Layout change descriptions
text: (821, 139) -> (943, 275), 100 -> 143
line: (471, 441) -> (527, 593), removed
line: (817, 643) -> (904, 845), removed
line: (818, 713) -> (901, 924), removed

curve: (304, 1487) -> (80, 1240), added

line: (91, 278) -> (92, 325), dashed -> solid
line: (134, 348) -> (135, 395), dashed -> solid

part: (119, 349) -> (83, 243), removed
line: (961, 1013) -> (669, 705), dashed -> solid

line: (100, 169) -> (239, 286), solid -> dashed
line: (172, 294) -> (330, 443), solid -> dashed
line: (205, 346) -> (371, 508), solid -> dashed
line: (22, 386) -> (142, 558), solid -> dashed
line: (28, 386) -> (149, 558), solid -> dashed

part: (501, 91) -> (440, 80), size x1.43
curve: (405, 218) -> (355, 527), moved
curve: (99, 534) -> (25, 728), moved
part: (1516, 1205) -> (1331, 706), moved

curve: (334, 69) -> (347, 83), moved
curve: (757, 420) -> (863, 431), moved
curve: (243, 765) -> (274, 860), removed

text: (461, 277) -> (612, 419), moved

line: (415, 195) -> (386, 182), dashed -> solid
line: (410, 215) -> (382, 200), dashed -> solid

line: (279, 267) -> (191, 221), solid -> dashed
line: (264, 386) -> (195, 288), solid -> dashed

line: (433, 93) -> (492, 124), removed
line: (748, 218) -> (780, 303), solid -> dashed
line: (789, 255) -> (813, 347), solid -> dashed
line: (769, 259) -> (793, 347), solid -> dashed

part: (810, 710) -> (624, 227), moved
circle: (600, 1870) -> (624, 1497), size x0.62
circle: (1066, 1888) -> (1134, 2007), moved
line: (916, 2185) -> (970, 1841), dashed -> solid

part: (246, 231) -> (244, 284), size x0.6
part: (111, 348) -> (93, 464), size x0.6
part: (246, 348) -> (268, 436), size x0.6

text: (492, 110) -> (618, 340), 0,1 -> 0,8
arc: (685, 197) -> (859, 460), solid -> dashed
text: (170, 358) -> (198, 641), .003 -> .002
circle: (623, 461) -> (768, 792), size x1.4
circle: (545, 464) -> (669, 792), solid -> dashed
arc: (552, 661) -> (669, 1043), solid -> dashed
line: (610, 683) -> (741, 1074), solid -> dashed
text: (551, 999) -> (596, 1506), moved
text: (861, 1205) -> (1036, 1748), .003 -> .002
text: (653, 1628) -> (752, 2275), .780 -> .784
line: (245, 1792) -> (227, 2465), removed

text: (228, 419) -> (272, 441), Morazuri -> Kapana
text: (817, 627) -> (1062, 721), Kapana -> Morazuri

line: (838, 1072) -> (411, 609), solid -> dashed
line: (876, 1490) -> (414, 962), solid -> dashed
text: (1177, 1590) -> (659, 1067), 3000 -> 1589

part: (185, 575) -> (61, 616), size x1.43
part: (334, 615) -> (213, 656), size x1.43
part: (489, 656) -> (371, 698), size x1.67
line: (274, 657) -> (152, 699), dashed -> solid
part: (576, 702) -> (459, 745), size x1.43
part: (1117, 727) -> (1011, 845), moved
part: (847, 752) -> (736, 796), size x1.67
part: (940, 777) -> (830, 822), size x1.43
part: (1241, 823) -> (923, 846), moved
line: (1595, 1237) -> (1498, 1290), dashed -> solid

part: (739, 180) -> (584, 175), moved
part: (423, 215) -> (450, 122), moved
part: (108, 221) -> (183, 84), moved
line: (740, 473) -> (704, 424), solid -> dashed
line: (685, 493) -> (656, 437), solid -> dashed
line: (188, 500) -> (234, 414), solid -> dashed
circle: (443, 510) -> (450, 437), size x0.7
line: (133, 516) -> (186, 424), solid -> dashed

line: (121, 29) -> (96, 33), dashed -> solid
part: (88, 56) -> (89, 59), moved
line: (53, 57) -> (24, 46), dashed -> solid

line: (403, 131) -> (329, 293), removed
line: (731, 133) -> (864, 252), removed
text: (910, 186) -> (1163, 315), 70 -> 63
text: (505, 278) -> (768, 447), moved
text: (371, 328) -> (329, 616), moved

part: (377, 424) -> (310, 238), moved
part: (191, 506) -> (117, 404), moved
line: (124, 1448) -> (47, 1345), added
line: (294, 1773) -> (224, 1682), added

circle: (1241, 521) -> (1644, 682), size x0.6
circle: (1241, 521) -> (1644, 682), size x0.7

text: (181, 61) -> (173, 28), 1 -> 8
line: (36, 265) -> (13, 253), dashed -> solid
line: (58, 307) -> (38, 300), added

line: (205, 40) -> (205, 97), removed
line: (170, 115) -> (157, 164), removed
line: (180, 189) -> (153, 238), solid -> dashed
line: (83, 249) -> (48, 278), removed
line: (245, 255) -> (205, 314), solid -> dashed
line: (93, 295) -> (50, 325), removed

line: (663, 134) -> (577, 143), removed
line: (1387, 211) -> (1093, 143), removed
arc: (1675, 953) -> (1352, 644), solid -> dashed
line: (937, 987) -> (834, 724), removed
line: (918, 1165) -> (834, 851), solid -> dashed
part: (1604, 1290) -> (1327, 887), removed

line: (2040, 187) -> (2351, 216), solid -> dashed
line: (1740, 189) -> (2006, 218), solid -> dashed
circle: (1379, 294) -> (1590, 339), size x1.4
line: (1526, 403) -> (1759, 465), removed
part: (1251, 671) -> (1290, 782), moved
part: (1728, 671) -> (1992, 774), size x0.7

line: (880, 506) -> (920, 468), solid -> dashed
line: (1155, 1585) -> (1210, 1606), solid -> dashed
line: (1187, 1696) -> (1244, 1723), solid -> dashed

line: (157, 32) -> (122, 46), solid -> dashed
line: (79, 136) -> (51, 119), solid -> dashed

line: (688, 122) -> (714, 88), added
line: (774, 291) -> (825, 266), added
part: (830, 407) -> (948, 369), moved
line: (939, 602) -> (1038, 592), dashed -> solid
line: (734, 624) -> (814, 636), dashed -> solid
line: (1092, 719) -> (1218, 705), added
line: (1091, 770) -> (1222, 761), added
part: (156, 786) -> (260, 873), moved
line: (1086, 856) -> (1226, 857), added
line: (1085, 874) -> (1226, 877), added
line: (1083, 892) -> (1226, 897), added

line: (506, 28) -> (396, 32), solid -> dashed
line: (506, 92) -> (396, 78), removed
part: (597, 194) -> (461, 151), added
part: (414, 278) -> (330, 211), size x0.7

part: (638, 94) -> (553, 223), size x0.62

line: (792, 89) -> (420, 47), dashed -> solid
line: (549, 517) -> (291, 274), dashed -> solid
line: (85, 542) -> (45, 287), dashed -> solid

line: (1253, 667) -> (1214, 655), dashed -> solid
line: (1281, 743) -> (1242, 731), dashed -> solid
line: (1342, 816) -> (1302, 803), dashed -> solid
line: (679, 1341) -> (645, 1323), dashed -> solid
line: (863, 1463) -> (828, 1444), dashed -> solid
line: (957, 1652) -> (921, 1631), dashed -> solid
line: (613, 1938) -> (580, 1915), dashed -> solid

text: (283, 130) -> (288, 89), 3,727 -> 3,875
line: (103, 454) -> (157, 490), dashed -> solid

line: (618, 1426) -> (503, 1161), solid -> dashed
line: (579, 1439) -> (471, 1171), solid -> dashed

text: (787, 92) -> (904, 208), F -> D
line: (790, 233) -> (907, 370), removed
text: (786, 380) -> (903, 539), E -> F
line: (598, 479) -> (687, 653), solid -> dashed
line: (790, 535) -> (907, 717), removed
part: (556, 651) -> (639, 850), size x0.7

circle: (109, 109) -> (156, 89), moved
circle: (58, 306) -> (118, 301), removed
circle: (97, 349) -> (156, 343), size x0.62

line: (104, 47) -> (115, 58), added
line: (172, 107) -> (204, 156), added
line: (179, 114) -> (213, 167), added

**Task prompt**
Lines from the one containing "line: (172, 107) -> (204, 156), added" through the last line of the records, both included, are the only ones to print, each exactly as it is.

**The answer**
line: (172, 107) -> (204, 156), added
line: (179, 114) -> (213, 167), added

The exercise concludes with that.